「英明さん、今日もお留守番よろしくね。」と声を掛けてしっぽをなでなでする。
はまっている韓国ドラマから付けた名前だ。
あだ名は、メイメイ(明々)だ。
『・・・』
「ゴミ出し忘れてるって?教えてくれてありがとうね!」
こんな関係になれたのは最近のこと。
香炉が付喪神だとわかった日からいつも心臓はバクバクだ。
だってしゃべる香炉なんて怖すぎる。
夜中のトイレに起きた時に話しかけられたら絶叫する自信がある。
「なーんでじぶんの家なのに緊張しなくちゃいけないんだか。。。」
そうだ!
他にもきっと付喪神と暮らしている人たちがいるはず!
検索して情報を探す、付喪神が出てくる本を読む。
うーん、子供のころから視えて聞こえている人たちの手記的な本ならあったんだけどー。
結論。
霊感のない普通の人はそれと気づかず付喪神と暮らしている。
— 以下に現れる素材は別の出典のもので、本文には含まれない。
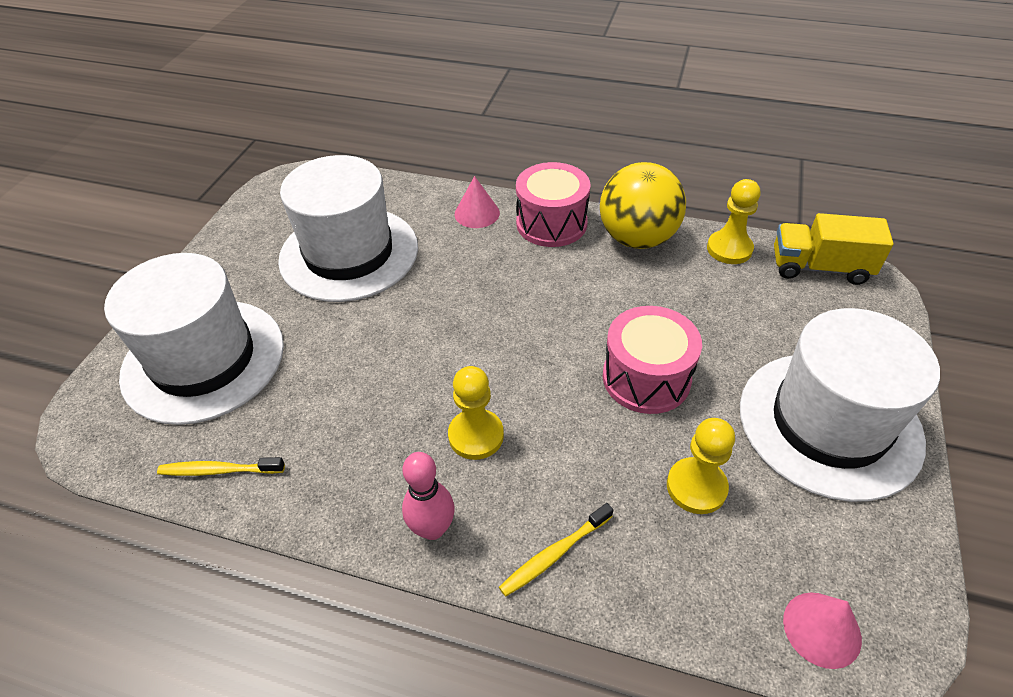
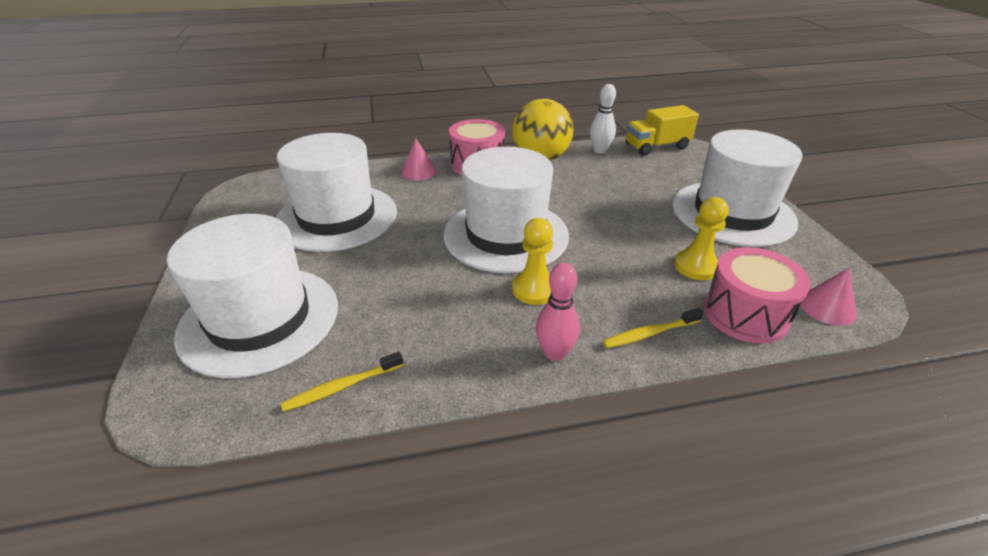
camera: 30 degrees left, 10 degrees down
(504, 345) = (506, 235): none -> white hat
(554, 554) = (649, 333): yellow toothbrush -> yellow toothbrush turned 45 degrees clockwise
(646, 378) = (614, 223): pink drum -> pink drum (745, 314)
(729, 249) = (600, 150): yellow pawn -> white bowling pin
たぶん。
彼女からしばらくぶりに連絡がきた。
神様のお使いで神社に行くはずが突然女の子の日が始まってしまい行けなくなったそうだ。
お寺に行くことにして空いた時間でぶらぶらと京都の町を散策していると気になる骨董屋が。
入ってみると自分を呼んでいる何かの気配。
「いやー、それがね、なんと香炉だったの!」
彼女と私、同時に香炉の付喪神と暮らし始めたのだった。